A: Each NameNode runs a lightweight Failover Controller (ZKFC) that monitors the health of its own NameNode using a heartbeat mechanism. Both ZKFCs communicate with ZooKeeper, which coordinates and ensures that only one NameNode is Active at any time. If the Active NameNode fails, ZooKeeper triggers the Standby’s ZKFC to take over and become Active, ensuring continuous service.
    • Q: What are fencing methods and why are they needed?
A: Fencing is a safety mechanism used during failover to prevent the old Active NameNode from making changes after a Standby takes over. This is crucial because the old Active might still be running but disconnected (e.g., due to a network partition). Fencing isolates or disables the old node, commonly by killing its process, revoking access to shared storage, or even powering off the machine, ensuring that only one NameNode can write to the filesystem metadata, preventing corruption.
    • Q: What is STONITH and how is it related?
A: STONITH (Shoot The Other Node In The Head) is a type of fencing where the old node is forcibly shut down before the Standby takes over. In HDFS HA, it guarantees that the previous Active NameNode cannot interfere with the new Active, providing a strong safeguard against simultaneous writes and ensuring data consistency.
  • Balancer
    • Over time, the distribution of blocks across DataNodes can become unbalanced. An unbalanced cluster can affect locality for applications (e.g., MapReduce), and it puts a greater strain on the highly utilized DataNodes.
    • The balancer program is a daemon…
      • It redistributes blocks by moving them from overutilized DataNodes to underutilized DataNodes.
      • It adheres to the block replica placement policy that makes data loss unlikely by placing block replicas on different racks.
      • It minimizes inter-rack data copying in the balancing process.
    • Q: What is the HDFS Balancer daemon and where does it run?
A: The Balancer is a separate user-level daemon that runs on the Hadoop cluster, typically launched from a client node or NameNode host. It is not part of the NameNode or DataNode processes.
    • Q: How does the Balancer work?
A: It communicates with the NameNode to get cluster metadata, identifies overutilized and underutilized DataNodes, and moves blocks accordingly. It follows replica placement rules to avoid data loss and minimize inter-rack transfers.
    • Q: What happens if there are failovers or crashes?
A: If the Active NameNode fails, the Balancer reconnects to the new Active NameNode. If a DataNode fails, block moves to that node are paused or rescheduled. If the Balancer itself crashes, it can be restarted safely, resuming block moves without affecting cluster integrity.
    • Q: If the Balancer runs outside HDFS, how does it access block information?
A: The Balancer accesses block information through the HDFS client interface. It communicates with the NameNode using HDFS RPC APIs to retrieve metadata about all blocks, including which DataNodes store them and their disk utilization.
    • Q: How does the Balancer move blocks between DataNodes?
A: After obtaining metadata from the NameNode, the Balancer schedules block transfers between DataNodes. The actual data movement happens directly between DataNodes, while the Balancer only coordinates the process based on the metadata it received.
    • Q: Why can the Balancer manage blocks even though it’s outside HDFS processes?
A: Because it uses the official HDFS client APIs, the Balancer can read cluster metadata, monitor utilization, and orchestrate block redistribution without being part of the NameNode or DataNode processes.
  • Block scanner
    • Every DataNode runs a block scanner, which periodically verifies all the blocks stored on the DataNode.
    • This allows bad blocks to be detected and fixed before they are read by clients.
    • The scanner maintains a list of blocks to verify and scans them one by one for checksum errors.
    • It also employs a throttling mechanism to preserve disk bandwidth on the DataNode. This throttling mechanism limits the speed or resource usage of the block scanner so it does not overwhelm the DataNode’s disk or network.

Usage

  • The Hadoop FS shell provides commands that directly interact with HDFS.
  • Ex: hadoop fs -command

Doubt: Is HDFS C+P or A+P under CAP theorem?

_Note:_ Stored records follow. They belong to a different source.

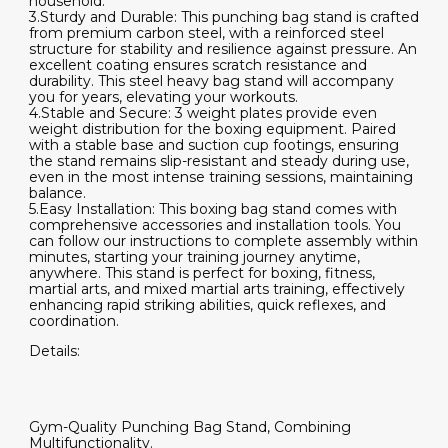
household.
3.Sturdy and Durable: This punching bag stand is crafted
from premium carbon steel, with a reinforced steel
structure for stability and resilience against pressure. An
excellent coating ensures scratch resistance and
durability. This steel heavy bag stand will accompany
you for years, elevating your workouts.
4.Stable and Secure: 3 weight plates provide even
weight distribution for the boxing equipment. Paired
with a stable base and suction cup footings, ensuring
the stand remains slip-resistant and steady during use,
even in the most intense training sessions, maintaining
balance.
5.Easy Installation: This boxing bag stand comes with
comprehensive accessories and installation tools. You
can follow our instructions to complete assembly within
minutes, starting your training journey anytime,
anywhere. This stand is perfect for boxing, fitness,
martial arts, and mixed martial arts training, effectively
enhancing rapid striking abilities, quick reflexes, and
coordination.
Details:
Gym-Quality Punching Bag Stand, Combining
Multifunctionality.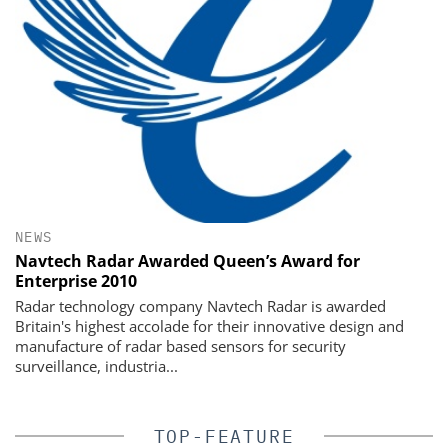
NEWS
Navtech Radar Awarded Queen’s Award for
Enterprise 2010
Radar technology company Navtech Radar is awarded
Britain's highest accolade for their innovative design and
manufacture of radar based sensors for security
surveillance, industria...
TOP-FEATURE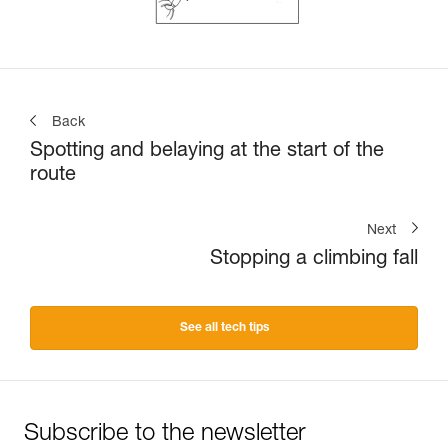
Back
Spotting and belaying at the start of the
route
Next
Stopping a climbing fall
See all tech tips
Subscribe to the newsletter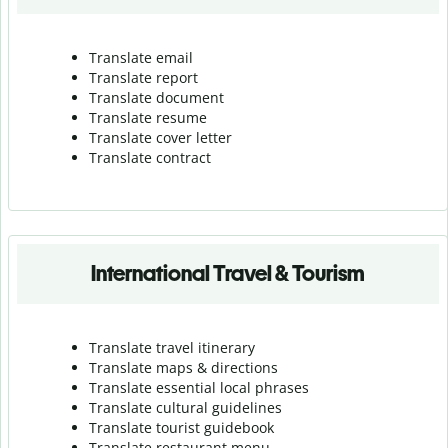
Translate email
Translate report
Translate document
Translate resume
Translate cover letter
Translate contract
International Travel & Tourism
Translate travel itinerary
Translate maps & directions
Translate essential local phrases
Translate cultural guidelines
Translate tourist guidebook
Translate r
estaurant menu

  • From the sources, I feel it falls under C+P. One of the answer/argument that makes sense is below.
  • The cluster is consistent as long as the primary namenode is available. when a namenode becomes unavailable, the secondary namenode gets queried, however writes can become delayed / rejected. so despite not being an explicit “single point of failure”, it will still affect the “perceived availability and/or consistency of data” to external interfaces. At the end of the day, the primary namenode handles data consistency, and is synced to the secondary namenode (i.e. it does not require consensus). This is only “partially available” in practice.